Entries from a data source
=== Section Start ===

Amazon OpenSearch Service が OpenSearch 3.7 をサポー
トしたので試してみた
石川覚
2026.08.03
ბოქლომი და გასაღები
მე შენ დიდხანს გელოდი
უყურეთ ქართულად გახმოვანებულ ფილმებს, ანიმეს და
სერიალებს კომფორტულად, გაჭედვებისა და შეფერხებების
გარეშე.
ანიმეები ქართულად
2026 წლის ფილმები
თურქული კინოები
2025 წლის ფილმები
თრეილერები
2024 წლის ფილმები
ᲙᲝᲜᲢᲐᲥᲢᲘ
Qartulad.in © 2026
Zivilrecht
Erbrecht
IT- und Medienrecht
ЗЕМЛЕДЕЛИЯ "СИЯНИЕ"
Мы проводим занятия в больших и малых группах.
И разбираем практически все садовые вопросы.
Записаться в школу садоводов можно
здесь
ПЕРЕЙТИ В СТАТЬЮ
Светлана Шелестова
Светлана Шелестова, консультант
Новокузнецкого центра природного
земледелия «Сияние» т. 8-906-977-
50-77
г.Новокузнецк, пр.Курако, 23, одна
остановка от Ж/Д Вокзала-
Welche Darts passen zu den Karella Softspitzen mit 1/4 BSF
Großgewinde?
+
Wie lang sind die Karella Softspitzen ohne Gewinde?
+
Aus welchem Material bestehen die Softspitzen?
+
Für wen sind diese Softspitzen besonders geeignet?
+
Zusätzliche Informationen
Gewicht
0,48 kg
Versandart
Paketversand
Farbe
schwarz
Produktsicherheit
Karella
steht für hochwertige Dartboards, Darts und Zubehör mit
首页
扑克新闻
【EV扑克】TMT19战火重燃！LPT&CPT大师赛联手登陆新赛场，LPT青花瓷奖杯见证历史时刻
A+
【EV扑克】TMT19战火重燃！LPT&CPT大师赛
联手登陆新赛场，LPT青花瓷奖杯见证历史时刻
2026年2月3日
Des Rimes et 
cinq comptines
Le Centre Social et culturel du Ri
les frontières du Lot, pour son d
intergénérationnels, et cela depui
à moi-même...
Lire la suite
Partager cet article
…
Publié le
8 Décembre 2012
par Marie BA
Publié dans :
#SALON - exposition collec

=== Section End ===

TASK TO COMPLETE:
Return every line of the entries above, reproducing each one character for character without any change.

SOLUTION FOR THIS TASK:
Amazon OpenSearch Service が OpenSearch 3.7 をサポー
トしたので試してみた
石川覚
2026.08.03
ბოქლომი და გასაღები
მე შენ დიდხანს გელოდი
უყურეთ ქართულად გახმოვანებულ ფილმებს, ანიმეს და
სერიალებს კომფორტულად, გაჭედვებისა და შეფერხებების
გარეშე.
ანიმეები ქართულად
2026 წლის ფილმები
თურქული კინოები
2025 წლის ფილმები
თრეილერები
2024 წლის ფილმები
ᲙᲝᲜᲢᲐᲥᲢᲘ
Qartulad.in © 2026
Zivilrecht
Erbrecht
IT- und Medienrecht
ЗЕМЛЕДЕЛИЯ "СИЯНИЕ"
Мы проводим занятия в больших и малых группах.
И разбираем практически все садовые вопросы.
Записаться в школу садоводов можно
здесь
ПЕРЕЙТИ В СТАТЬЮ
Светлана Шелестова
Светлана Шелестова, консультант
Новокузнецкого центра природного
земледелия «Сияние» т. 8-906-977-
50-77
г.Новокузнецк, пр.Курако, 23, одна
остановка от Ж/Д Вокзала-
Welche Darts passen zu den Karella Softspitzen mit 1/4 BSF
Großgewinde?
+
Wie lang sind die Karella Softspitzen ohne Gewinde?
+
Aus welchem Material bestehen die Softspitzen?
+
Für wen sind diese Softspitzen besonders geeignet?
+
Zusätzliche Informationen
Gewicht
0,48 kg
Versandart
Paketversand
Farbe
schwarz
Produktsicherheit
Karella
steht für hochwertige Dartboards, Darts und Zubehör mit
首页
扑克新闻
【EV扑克】TMT19战火重燃！LPT&CPT大师赛联手登陆新赛场，LPT青花瓷奖杯见证历史时刻
A+
【EV扑克】TMT19战火重燃！LPT&CPT大师赛
联手登陆新赛场，LPT青花瓷奖杯见证历史时刻
2026年2月3日
Des Rimes et 
cinq comptines
Le Centre Social et culturel du Ri
les frontières du Lot, pour son d
intergénérationnels, et cela depui
à moi-même...
Lire la suite
Partager cet article
…
Publié le
8 Décembre 2012
par Marie BA
Publié dans :
#SALON - exposition collec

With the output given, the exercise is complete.